Ammonium levels increased in all treatments, with the most substantial rise observed in the Biochar+Bacteria treatment (from 2.92 mg/L on Day 0 to 13.35 mg/L on Day 6, Fig 3B). Two-way ANOVA revealed significant effects of treatment and time (both p < 0.001), suggesting that the combined treatment may enhance ammonium release.

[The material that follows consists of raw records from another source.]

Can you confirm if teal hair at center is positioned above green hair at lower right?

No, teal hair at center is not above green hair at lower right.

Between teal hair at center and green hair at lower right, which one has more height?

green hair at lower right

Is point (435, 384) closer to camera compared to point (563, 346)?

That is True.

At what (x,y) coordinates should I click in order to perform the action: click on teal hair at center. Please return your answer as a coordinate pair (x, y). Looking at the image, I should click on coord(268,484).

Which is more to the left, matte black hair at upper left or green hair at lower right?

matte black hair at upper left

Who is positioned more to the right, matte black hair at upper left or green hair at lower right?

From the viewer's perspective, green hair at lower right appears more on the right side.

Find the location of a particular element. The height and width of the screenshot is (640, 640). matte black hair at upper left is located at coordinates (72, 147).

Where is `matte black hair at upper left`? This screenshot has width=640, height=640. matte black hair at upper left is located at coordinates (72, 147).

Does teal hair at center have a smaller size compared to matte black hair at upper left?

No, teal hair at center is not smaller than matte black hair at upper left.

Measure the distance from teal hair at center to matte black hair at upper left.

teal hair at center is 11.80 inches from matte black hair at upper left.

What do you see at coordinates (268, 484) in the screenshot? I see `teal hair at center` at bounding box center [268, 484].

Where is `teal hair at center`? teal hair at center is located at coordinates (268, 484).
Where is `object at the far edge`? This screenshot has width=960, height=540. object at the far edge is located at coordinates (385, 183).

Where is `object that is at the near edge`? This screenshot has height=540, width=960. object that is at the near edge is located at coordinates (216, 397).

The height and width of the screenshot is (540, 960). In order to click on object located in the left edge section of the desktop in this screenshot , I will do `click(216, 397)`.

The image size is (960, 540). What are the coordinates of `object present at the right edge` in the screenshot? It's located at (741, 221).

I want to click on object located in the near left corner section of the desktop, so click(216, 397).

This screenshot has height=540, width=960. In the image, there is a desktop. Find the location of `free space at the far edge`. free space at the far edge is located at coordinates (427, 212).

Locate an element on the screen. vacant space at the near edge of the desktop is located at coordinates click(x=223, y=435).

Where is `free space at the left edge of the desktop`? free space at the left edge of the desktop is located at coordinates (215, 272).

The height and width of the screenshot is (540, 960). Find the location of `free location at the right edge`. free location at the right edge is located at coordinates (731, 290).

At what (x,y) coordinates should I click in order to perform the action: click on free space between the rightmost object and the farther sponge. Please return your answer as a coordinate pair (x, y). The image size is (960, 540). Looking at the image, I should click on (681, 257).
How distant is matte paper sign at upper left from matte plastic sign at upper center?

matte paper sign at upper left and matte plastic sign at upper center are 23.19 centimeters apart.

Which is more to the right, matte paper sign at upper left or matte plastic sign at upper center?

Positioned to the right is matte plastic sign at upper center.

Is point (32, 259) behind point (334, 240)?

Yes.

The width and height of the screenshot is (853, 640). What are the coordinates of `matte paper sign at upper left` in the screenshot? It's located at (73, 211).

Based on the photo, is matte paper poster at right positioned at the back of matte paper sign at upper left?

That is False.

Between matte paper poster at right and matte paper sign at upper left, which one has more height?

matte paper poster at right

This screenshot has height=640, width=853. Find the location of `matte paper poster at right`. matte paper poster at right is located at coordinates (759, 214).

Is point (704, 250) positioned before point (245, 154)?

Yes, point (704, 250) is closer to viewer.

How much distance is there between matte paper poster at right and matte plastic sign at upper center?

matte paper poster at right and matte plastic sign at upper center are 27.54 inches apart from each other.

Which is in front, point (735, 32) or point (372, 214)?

Phosphorus levels were significantly elevated in both the Biochar and Biochar+Bacteria treatments compared to the Control (Fig 3C). However, no significant difference was observed between the two Biochar treatments. These results suggest that while Biochar increases phosphorus levels, the addition of AK3 and M3 does not exacerbate this effect.
The effects of biochar on bacterial communities
The application of bacteria-immobilized biochar altered the diversity of bacterial communities. The richness and Shannon diversity at the genus level initially dropped on Day 3 but rebounded by Day 6 (Fig 4A). Beta diversity analysis, based on the Bray-Curtis dissimilarity matrix and PCoA, showed distinct groupings (Fig 4B). PERMANOVA indicated that the communities on different days were significantly different (p < 0.05). This suggests that the application of charged biochar led to changes in bacterial community structures over time.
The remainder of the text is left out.